The tug-of-war between the two entities directly concerns consumers as on the one hand IPTO revenues (the amount of which is administratively determined by RAE) are covered by system usage fees included in the accounts, on the other hand as IPTO points out, if the reduction of revenues leads to delay in investment, consumers will be burdened many times over by the delay in implementing a number of infrastructures, such as island interconnections, which lead to a reduction in billing charges.

The president of RAE, Ath.
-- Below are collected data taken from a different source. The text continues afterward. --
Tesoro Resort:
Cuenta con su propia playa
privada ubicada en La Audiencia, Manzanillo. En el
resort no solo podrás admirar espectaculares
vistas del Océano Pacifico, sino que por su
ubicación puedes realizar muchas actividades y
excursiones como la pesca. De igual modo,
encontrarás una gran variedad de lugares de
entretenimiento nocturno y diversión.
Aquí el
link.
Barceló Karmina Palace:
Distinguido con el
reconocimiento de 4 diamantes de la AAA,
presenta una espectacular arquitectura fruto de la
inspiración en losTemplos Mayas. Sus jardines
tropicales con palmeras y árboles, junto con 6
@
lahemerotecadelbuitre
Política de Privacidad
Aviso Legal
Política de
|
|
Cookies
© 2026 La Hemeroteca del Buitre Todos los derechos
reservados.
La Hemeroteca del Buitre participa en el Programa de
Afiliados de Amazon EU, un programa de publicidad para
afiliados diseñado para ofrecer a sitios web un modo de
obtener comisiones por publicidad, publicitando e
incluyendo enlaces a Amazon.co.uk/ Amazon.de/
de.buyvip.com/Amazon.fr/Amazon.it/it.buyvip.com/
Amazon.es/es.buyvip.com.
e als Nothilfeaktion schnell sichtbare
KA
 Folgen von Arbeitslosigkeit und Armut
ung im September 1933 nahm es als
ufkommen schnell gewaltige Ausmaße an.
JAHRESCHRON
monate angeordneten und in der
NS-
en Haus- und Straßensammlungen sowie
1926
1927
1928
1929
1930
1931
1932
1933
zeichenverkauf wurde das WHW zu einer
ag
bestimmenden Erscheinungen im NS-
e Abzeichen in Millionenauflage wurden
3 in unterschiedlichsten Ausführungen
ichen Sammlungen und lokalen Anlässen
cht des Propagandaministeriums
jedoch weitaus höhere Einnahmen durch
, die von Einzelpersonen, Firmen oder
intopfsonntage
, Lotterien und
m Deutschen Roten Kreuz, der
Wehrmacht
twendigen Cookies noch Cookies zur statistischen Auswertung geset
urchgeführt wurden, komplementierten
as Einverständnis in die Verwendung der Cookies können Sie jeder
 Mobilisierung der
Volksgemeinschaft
Dagoumas, is expected to comment on the issue, who is giving a press conference today.

According to IPTO, RAE decided last week to reduce the rate of return on investment (WACC) to 6.1% compared to IPTO’s proposal for WACC of 7.5% submitted in October 2021. According to the Administrator, if the decision, there will be three serious consequences for the electrical system:

First, there is a very serious risk of delays in connecting the Dodecanese and the North Aegean islands, which are expected to be completed by 2028. This means that: “consumers will continue to pay higher SGIs in their bills; will have access to high quality electricity, while the remote islands of the Aegean will remain unconnected to the national electricity system in the geopolitical situation we are going through “.

Secondly, the national energy transition targets are in serious jeopardy, as it is very likely that not all the investments required in the Transmission System will be made in order to achieve 29 GW of electricity by 2030.

Third, at stake is the implementation of investments in international interconnections investigated by IPTO such as the Euroasia Interconnector, the Greece-Egypt electricity interconnection and the second Greece-Italy interconnection.

Instead of the reduction to 6.1%, IPTO submitted a new proposal to increase the WACC to 8.16% to cover, as stated, the cost of raising lending rates after the war in Ukraine

“IPTO’s 7.5% WACC proposal was tabled in October 2021. Since then, however, the situation has deteriorated dramatically. After the recession caused by the pandemic crisis, the outlook is dire as the start of the war in Ukraine at the beginning International investment firms forecast an increase in euro interest rates of 100-150 basis points during the year, reflected in the sharp rise in government bond yields worldwide in the rapid escalation of lending rates “, concludes IPTO.